His lonely death was on this wise. Standing at the edge of the highest point of Oke Tor, with his back to the distant guns, he had crowned the artillerymen’s target, himself invisible. At that moment firing began, and the first shell, suddenly shrieking scarcely twenty yards above his head, had caused Hicks to start and turn abruptly. With this action he lost his balance; then a projection of the granite struck his back as he fell and brought him heavily to the earth upon his head.
Now the sun, creeping westerly, already threw a ruddiness over the Moor, and this warm light touching the dead man’s cheek brought thither a hue never visible in life, and imparted to the features a placidity very startling by contrast with the circumstances of his sudden and violent end.
CHAPTER XVI
BEFORE THE DAWN
It proclaims the attitude of John Grimbal to his enemy that thus suddenly confronted with the corpse of a man whom he believed in life, his first emotion should have betokened bitter disappointment and even anger. Will Blanchard’s secret, great or small, was safe enough for the present; and the hand stretched eagerly for revenge clutched air.
Convincing himself that Hicks was dead, Grimbal galloped off towards Belstone village, the nearest centre of civilisation. There he reported the facts, directed police and labourers where to find the body and where to carry it, and subsequently rode swiftly back to Chagford. Arrived at the market-place, he acquainted Abraham Chown, the representative of the Devon constabulary, with his news, and finally writing a brief statement at the police station before leaving it, Grimbal returned home.
Not until after dark was the impatient mother made aware of her son’s end, and she had scarcely received the intelligence before he came home to her—with no triumphant news of the Red House Farm, but dead, on a sheep-hurdle.
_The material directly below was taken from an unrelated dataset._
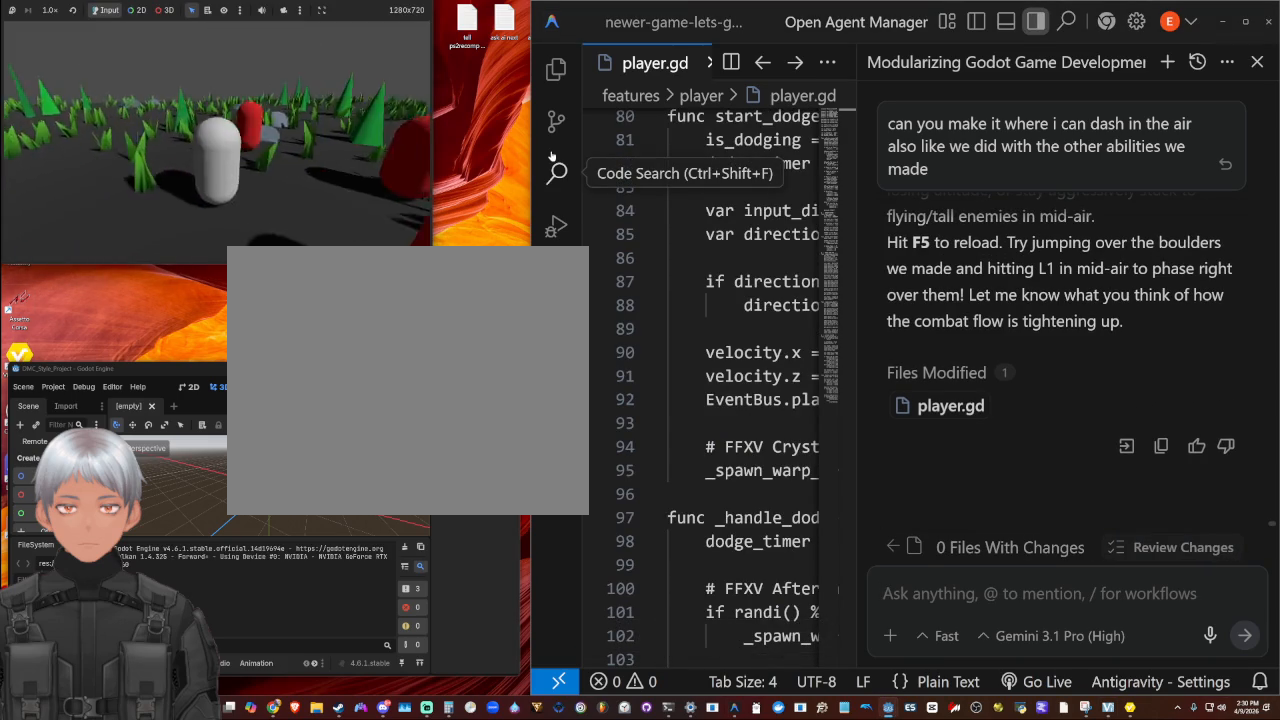
{"buttons": [], "left_stick": "up-left", "right_stick": "center", "events": [[200, "CROSS", "down"], [467, "CROSS", "up"]]}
Like summer lightning Clement’s fate leapt through the length and breadth of Chagford. It penetrated to the vicarage; it reached outlying farms; it arrived at Monks Barton, was whispered near Mrs. Blanchard’s cottage by the Teign, and, in the early morning of the following day, reached Newtake.
Then Will, galloping to the village while dawn was yet grey, met Doctor Parsons, and heard the truth of these uncertain rumours which had reached him.
“It seems clear enough when Grimbal’s statement comes to be read,” explained the medical man. “He had arranged a meeting with poor Hicks on Oke Tor, and, when he went to keep his appointment, found the unfortunate man lying under the rocks quite dead. The spot, I must tell you, was near a target of the soldiers at Okehampton, and John Grimbal first suspected that Hicks, heedless of the red warning flags, had wandered into the line of fire and been actually slain by a projectile. But nothing of that sort happened. I have seen him. The unfortunate man evidently slipped and fell from some considerable height upon his head. His neck is dislocated and the base of the skull badly fractured.”